**WHAT THIS TASK INVOLVES**
Copy each of the rows below word for word, with nothing changed or left out.

**DATA FOR ANALYSIS**
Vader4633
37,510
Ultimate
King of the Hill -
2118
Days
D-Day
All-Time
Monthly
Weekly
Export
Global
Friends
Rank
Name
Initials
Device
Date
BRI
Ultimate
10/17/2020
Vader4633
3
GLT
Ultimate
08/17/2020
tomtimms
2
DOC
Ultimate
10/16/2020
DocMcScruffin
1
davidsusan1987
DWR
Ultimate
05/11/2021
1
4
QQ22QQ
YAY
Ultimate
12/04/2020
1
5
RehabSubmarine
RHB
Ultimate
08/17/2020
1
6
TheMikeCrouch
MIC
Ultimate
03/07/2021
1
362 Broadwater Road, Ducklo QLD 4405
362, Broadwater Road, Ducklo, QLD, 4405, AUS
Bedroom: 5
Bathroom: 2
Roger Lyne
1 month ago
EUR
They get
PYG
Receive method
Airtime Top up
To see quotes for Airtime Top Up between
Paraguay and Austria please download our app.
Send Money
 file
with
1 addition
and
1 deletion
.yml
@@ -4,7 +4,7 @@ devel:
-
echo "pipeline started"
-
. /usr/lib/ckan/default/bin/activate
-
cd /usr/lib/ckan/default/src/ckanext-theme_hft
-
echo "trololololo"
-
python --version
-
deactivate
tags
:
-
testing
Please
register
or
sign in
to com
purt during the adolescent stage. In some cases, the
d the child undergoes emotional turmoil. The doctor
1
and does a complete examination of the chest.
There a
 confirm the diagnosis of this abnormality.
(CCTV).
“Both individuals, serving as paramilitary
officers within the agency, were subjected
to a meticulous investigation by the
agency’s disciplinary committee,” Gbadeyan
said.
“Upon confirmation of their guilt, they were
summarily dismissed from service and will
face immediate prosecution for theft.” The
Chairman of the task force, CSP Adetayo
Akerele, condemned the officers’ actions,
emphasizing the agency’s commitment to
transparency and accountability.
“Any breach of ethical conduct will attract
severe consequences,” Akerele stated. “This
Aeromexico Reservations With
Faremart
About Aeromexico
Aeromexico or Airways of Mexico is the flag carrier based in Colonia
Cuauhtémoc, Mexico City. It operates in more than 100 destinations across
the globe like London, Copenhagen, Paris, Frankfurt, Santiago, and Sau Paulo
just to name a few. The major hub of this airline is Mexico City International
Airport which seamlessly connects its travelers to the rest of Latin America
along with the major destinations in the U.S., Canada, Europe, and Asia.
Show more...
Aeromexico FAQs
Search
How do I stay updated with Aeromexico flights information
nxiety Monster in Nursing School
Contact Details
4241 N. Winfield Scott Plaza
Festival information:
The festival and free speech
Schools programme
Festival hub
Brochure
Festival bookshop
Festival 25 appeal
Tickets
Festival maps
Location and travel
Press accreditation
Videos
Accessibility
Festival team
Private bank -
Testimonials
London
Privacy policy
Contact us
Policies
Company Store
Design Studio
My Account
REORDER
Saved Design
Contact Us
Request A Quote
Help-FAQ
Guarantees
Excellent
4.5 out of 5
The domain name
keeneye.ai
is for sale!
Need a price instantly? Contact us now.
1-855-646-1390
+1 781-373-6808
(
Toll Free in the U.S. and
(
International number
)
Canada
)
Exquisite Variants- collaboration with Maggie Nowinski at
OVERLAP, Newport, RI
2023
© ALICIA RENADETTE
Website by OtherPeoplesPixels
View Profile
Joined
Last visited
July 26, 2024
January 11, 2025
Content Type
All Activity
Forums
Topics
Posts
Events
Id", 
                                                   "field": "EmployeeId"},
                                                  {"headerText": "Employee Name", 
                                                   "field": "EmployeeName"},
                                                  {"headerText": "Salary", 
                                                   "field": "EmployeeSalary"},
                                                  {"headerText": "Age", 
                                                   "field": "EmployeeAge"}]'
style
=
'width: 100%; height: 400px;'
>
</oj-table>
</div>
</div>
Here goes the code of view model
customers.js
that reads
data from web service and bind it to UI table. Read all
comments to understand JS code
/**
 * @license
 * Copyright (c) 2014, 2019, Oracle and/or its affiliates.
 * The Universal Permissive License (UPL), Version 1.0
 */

**RESPONSE AREA**
Vader4633
37,510
Ultimate
King of the Hill -
2118
Days
D-Day
All-Time
Monthly
Weekly
Export
Global
Friends
Rank
Name
Initials
Device
Date
BRI
Ultimate
10/17/2020
Vader4633
3
GLT
Ultimate
08/17/2020
tomtimms
2
DOC
Ultimate
10/16/2020
DocMcScruffin
1
davidsusan1987
DWR
Ultimate
05/11/2021
1
4
QQ22QQ
YAY
Ultimate
12/04/2020
1
5
RehabSubmarine
RHB
Ultimate
08/17/2020
1
6
TheMikeCrouch
MIC
Ultimate
03/07/2021
1
362 Broadwater Road, Ducklo QLD 4405
362, Broadwater Road, Ducklo, QLD, 4405, AUS
Bedroom: 5
Bathroom: 2
Roger Lyne
1 month ago
EUR
They get
PYG
Receive method
Airtime Top up
To see quotes for Airtime Top Up between
Paraguay and Austria please download our app.
Send Money
 file
with
1 addition
and
1 deletion
.yml
@@ -4,7 +4,7 @@ devel:
-
echo "pipeline started"
-
. /usr/lib/ckan/default/bin/activate
-
cd /usr/lib/ckan/default/src/ckanext-theme_hft
-
echo "trololololo"
-
python --version
-
deactivate
tags
:
-
testing
Please
register
or
sign in
to com
purt during the adolescent stage. In some cases, the
d the child undergoes emotional turmoil. The doctor
1
and does a complete examination of the chest.
There a
 confirm the diagnosis of this abnormality.
(CCTV).
“Both individuals, serving as paramilitary
officers within the agency, were subjected
to a meticulous investigation by the
agency’s disciplinary committee,” Gbadeyan
said.
“Upon confirmation of their guilt, they were
summarily dismissed from service and will
face immediate prosecution for theft.” The
Chairman of the task force, CSP Adetayo
Akerele, condemned the officers’ actions,
emphasizing the agency’s commitment to
transparency and accountability.
“Any breach of ethical conduct will attract
severe consequences,” Akerele stated. “This
Aeromexico Reservations With
Faremart
About Aeromexico
Aeromexico or Airways of Mexico is the flag carrier based in Colonia
Cuauhtémoc, Mexico City. It operates in more than 100 destinations across
the globe like London, Copenhagen, Paris, Frankfurt, Santiago, and Sau Paulo
just to name a few. The major hub of this airline is Mexico City International
Airport which seamlessly connects its travelers to the rest of Latin America
along with the major destinations in the U.S., Canada, Europe, and Asia.
Show more...
Aeromexico FAQs
Search
How do I stay updated with Aeromexico flights information
nxiety Monster in Nursing School
Contact Details
4241 N. Winfield Scott Plaza
Festival information:
The festival and free speech
Schools programme
Festival hub
Brochure
Festival bookshop
Festival 25 appeal
Tickets
Festival maps
Location and travel
Press accreditation
Videos
Accessibility
Festival team
Private bank -
Testimonials
London
Privacy policy
Contact us
Policies
Company Store
Design Studio
My Account
REORDER
Saved Design
Contact Us
Request A Quote
Help-FAQ
Guarantees
Excellent
4.5 out of 5
The domain name
keeneye.ai
is for sale!
Need a price instantly? Contact us now.
1-855-646-1390
+1 781-373-6808
(
Toll Free in the U.S. and
(
International number
)
Canada
)
Exquisite Variants- collaboration with Maggie Nowinski at
OVERLAP, Newport, RI
2023
© ALICIA RENADETTE
Website by OtherPeoplesPixels
View Profile
Joined
Last visited
July 26, 2024
January 11, 2025
Content Type
All Activity
Forums
Topics
Posts
Events
Id", 
                                                   "field": "EmployeeId"},
                                                  {"headerText": "Employee Name", 
                                                   "field": "EmployeeName"},
                                                  {"headerText": "Salary", 
                                                   "field": "EmployeeSalary"},
                                                  {"headerText": "Age", 
                                                   "field": "EmployeeAge"}]'
style
=
'width: 100%; height: 400px;'
>
</oj-table>
</div>
</div>
Here goes the code of view model
customers.js
that reads
data from web service and bind it to UI table. Read all
comments to understand JS code
/**
 * @license
 * Copyright (c) 2014, 2019, Oracle and/or its affiliates.
 * The Universal Permissive License (UPL), Version 1.0
 */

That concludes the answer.